Human trafficking is defined in the Netherlands as recruiting, transporting, transferring, admitting or housing a person, using force (in the broadest sense) with the aim of exploiting that person. Human trafficking is a modern-day form of slavery.
Exploitation can take place in the sex industry, think for example of involuntary prostitution, but also in other economic sectors. Human trafficking victims work under such poor working conditions and circumstances that their human rights are affected. Recruiting, transporting, etc a person with the aim of removing that person's organs is also punishable as human trafficking.
Human smuggling involves helping persons to enter and stay in a country illegally. The smuggled people are mostly illegal foreign nationals. Human smuggling is therefore not necessarily aimed at exploiting a person as in the case of human trafficking.

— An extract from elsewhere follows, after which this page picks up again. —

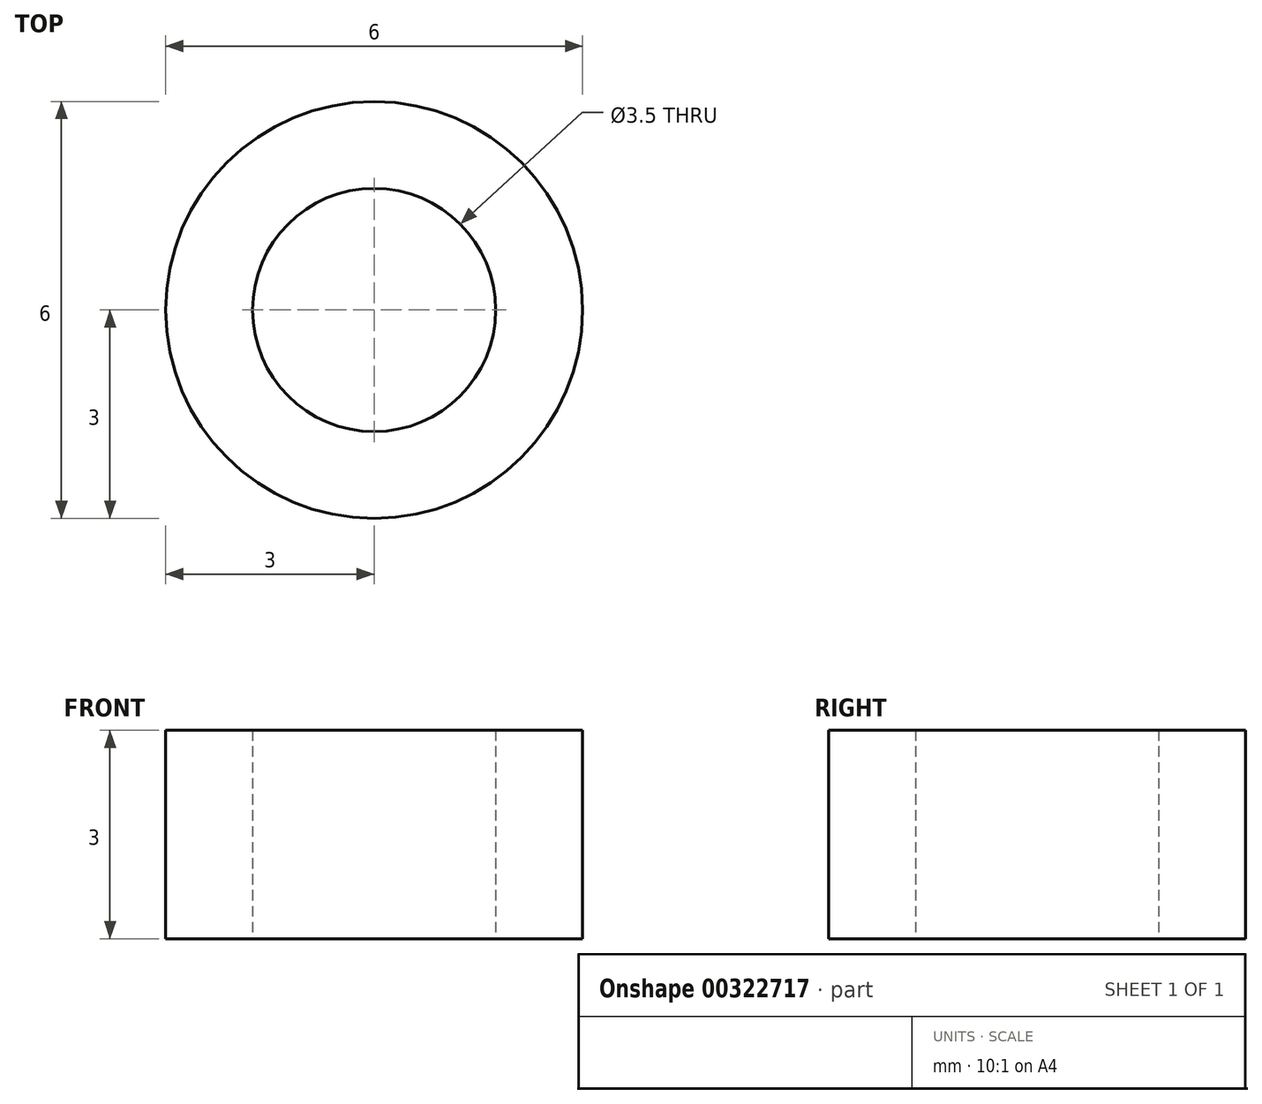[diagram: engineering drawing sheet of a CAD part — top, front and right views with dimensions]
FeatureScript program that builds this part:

The IND has an important task in the early detection and in passing on signs of human trafficking to the investigative authorities. The IND is also responsible for making the residence arrangements for human trafficking victims and witnesses reporting human trafficking, the Human Trafficking Residence Scheme. The IND is able to reject and revoke residence permits if there is evidence of (an attempt at) trafficking in human beings.
In a national context, the IND tackles human trafficking in close partnership with various cooperating partners, including the police and the Public Prosecution Service, and is also a partner of the Expertise Centre for Human Trafficking and Human Smuggling. The IND also takes part in national and international projects and initiatives for countering human trafficking.